[Information shown]
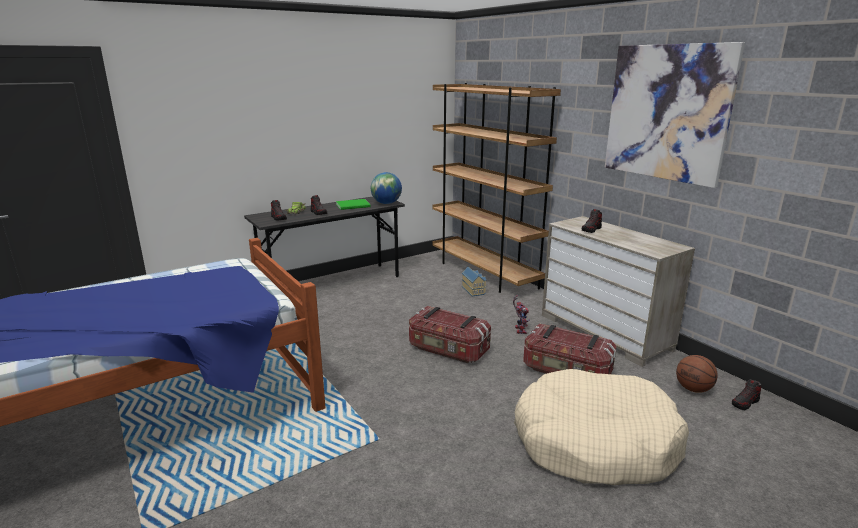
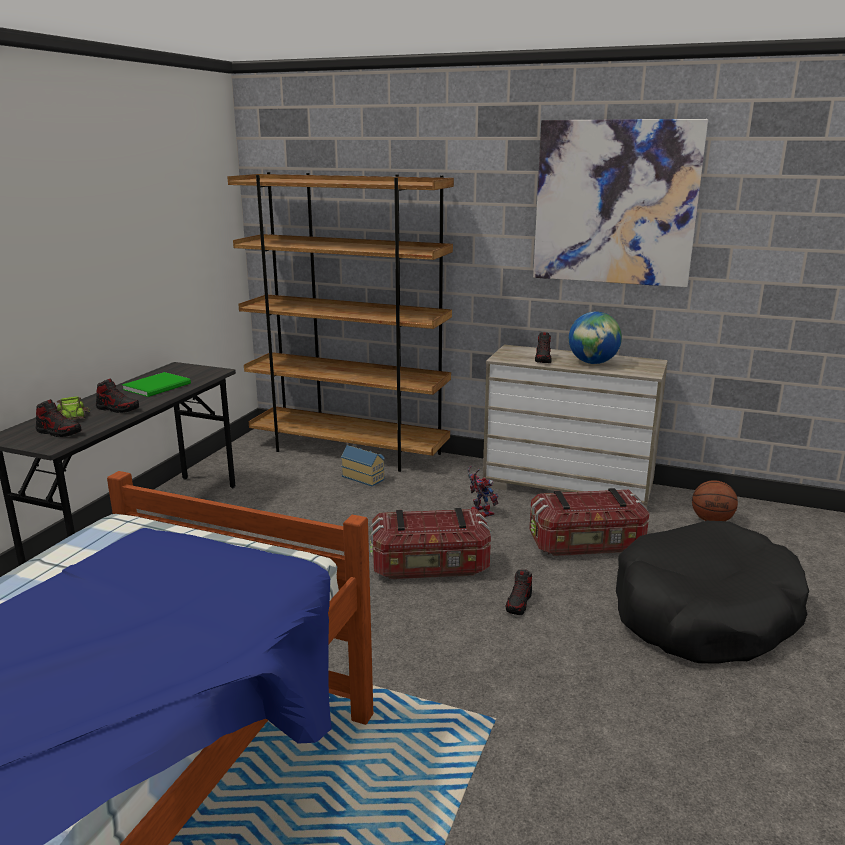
camera: 35 degrees left, 0 degrees up
(386, 203) = (206, 373): globe -> globe (593, 363)
(594, 442) = (704, 613): beige dog bed -> black dog bed
(745, 403) = (762, 519): shoe -> shoe (519, 603)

[Problem to work on]
Print the data again word for word, pictures excluded.

[Worked solution]
camera: 35 degrees left, 0 degrees up
(386, 203) = (206, 373): globe -> globe (593, 363)
(594, 442) = (704, 613): beige dog bed -> black dog bed
(745, 403) = (762, 519): shoe -> shoe (519, 603)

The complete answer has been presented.